§ **EXERCISES**:
(1) Please duplicate the passage about the movie "Working Girl" word for word, from "Epiphany: The Marketer" to "radio, Trask, radio.".
(2) List every name of a person or character that appears in the passage about the movie "Working Girl".
Start of PASSAGE TO READ
Epiphany: The Marketer and the CIO Should Be Friends

Remember the movie “Working Girl”? I’m remembering the scene where Melanie Griffith’s character Tess tells Trask her train of thought that led to putting two very different companies together.

TESS: See this -- this is from the Wall Street Journal, just your basic article about how you were trying to expand into broadcasting, right...okay, now the same day I'll never forget I'm reading Page six of the Post. There's this item about Bobby Stein the radio talk show guy hosting a charity auction that night, real bluebloods and won't that be funny -- now I turn the page to Suzy who does the society stuff...and there's this picture of your daughter, see? Nice picture. And she's one of the organizers of the same charity ball and I start thinking Trask, radio, Trask, radio.
End of PASSAGE TO READ
Start of SUPPLIED INFORMATION
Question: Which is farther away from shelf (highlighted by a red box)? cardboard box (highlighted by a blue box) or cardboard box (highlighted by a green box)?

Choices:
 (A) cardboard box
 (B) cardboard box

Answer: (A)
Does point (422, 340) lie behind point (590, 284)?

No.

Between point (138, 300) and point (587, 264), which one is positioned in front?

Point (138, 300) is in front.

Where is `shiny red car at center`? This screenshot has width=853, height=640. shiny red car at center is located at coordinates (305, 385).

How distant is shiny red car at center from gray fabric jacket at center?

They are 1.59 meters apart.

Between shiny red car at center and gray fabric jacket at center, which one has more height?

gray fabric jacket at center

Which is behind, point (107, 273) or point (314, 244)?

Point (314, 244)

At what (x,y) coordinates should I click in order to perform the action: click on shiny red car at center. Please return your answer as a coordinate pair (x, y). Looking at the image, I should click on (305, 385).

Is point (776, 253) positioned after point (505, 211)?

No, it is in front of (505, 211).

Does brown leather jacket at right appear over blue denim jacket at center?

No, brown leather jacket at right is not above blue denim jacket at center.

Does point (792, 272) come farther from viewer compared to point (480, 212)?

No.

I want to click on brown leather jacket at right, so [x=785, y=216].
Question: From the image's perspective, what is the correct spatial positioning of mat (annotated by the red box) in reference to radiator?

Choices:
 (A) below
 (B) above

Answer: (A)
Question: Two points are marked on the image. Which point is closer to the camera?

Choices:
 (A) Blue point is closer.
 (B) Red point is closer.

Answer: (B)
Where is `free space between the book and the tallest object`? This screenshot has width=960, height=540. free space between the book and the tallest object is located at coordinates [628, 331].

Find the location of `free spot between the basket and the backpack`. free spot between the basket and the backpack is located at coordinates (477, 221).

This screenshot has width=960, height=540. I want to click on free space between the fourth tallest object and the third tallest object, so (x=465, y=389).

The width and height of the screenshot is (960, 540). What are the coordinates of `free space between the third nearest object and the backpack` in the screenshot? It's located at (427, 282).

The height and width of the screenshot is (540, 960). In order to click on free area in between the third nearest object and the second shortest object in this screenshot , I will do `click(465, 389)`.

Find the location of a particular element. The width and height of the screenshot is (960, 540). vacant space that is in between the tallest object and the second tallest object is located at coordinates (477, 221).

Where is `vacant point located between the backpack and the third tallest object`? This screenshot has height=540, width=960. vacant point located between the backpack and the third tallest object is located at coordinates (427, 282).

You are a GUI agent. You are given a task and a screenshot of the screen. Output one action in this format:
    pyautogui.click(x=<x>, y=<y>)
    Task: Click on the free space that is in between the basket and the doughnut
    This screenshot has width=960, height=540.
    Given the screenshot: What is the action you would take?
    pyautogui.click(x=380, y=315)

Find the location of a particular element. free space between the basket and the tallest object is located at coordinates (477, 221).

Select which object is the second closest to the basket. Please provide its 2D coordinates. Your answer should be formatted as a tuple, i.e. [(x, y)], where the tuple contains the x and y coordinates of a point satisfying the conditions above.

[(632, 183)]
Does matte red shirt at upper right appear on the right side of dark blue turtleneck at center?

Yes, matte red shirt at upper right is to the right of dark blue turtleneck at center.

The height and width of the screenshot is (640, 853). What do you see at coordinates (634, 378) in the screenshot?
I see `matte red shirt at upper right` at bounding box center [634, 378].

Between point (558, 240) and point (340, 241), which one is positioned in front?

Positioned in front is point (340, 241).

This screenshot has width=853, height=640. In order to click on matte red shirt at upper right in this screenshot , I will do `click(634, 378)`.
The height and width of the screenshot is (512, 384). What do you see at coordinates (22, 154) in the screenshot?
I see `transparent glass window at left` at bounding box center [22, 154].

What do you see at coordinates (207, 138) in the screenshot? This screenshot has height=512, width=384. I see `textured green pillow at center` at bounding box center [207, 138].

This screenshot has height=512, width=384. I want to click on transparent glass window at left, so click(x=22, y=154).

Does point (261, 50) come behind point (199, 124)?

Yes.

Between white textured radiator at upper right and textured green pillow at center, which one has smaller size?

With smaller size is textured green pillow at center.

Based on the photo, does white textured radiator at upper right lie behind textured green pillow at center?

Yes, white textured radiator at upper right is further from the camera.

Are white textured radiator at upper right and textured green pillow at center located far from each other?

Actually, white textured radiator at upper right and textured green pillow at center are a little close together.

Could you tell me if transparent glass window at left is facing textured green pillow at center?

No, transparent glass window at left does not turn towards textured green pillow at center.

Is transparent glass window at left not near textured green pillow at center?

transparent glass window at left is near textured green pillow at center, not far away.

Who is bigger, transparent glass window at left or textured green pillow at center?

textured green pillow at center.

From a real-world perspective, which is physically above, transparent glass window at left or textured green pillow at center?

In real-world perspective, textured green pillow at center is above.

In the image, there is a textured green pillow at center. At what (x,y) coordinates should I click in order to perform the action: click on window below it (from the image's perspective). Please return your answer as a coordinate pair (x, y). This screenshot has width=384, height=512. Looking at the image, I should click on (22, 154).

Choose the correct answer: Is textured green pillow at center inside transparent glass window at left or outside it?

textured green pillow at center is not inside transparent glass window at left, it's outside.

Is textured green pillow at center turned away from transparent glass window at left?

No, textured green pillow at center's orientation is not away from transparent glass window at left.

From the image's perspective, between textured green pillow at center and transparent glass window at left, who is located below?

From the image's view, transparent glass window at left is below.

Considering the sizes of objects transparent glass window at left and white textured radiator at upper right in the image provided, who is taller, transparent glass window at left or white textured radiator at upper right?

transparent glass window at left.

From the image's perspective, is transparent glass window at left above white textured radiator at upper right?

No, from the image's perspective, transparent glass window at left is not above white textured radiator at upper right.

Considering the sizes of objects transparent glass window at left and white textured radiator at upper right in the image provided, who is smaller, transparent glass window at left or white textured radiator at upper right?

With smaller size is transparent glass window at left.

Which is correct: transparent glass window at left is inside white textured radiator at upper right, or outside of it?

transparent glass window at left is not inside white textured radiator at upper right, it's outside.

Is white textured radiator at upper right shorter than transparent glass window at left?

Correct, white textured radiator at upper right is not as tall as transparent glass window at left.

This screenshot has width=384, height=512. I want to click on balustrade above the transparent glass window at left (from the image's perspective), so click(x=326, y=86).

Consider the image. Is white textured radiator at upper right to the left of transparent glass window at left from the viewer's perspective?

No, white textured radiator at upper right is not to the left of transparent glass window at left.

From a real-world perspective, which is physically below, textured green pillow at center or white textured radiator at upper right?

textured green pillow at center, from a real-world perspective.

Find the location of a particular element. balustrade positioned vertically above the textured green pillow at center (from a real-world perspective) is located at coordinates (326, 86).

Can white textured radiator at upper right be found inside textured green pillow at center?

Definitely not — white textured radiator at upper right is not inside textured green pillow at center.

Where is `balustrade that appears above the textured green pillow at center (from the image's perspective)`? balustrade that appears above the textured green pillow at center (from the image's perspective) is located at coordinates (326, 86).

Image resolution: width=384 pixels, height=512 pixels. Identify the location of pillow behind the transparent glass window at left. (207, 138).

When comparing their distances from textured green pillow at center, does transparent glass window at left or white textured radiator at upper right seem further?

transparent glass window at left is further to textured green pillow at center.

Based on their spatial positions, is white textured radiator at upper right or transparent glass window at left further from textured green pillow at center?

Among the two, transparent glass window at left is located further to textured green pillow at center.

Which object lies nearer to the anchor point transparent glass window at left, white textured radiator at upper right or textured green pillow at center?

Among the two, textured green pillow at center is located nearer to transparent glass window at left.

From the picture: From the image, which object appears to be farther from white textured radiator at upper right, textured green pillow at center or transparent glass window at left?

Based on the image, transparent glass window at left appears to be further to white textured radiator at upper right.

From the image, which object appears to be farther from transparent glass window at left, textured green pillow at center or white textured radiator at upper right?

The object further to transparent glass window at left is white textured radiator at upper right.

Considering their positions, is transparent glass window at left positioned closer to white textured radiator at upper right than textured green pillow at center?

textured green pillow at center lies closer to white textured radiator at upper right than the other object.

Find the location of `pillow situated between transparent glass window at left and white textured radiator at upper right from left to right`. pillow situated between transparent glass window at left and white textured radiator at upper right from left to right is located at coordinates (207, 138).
End of SUPPLIED INFORMATION
§ **RESULTS**:
(1)
Epiphany: The Marketer and the CIO Should Be Friends

Remember the movie “Working Girl”? I’m remembering the scene where Melanie Griffith’s character Tess tells Trask her train of thought that led to putting two very different companies together.

TESS: See this -- this is from the Wall Street Journal, just your basic article about how you were trying to expand into broadcasting, right...okay, now the same day I'll never forget I'm reading Page six of the Post. There's this item about Bobby Stein the radio talk show guy hosting a charity auction that night, real bluebloods and won't that be funny -- now I turn the page to Suzy who does the society stuff...and there's this picture of your daughter, see? Nice picture. And she's one of the organizers of the same charity ball and I start thinking Trask, radio, Trask, radio.

(2) Melanie Griffith, Tess, Trask, Bobby Stein, Suzy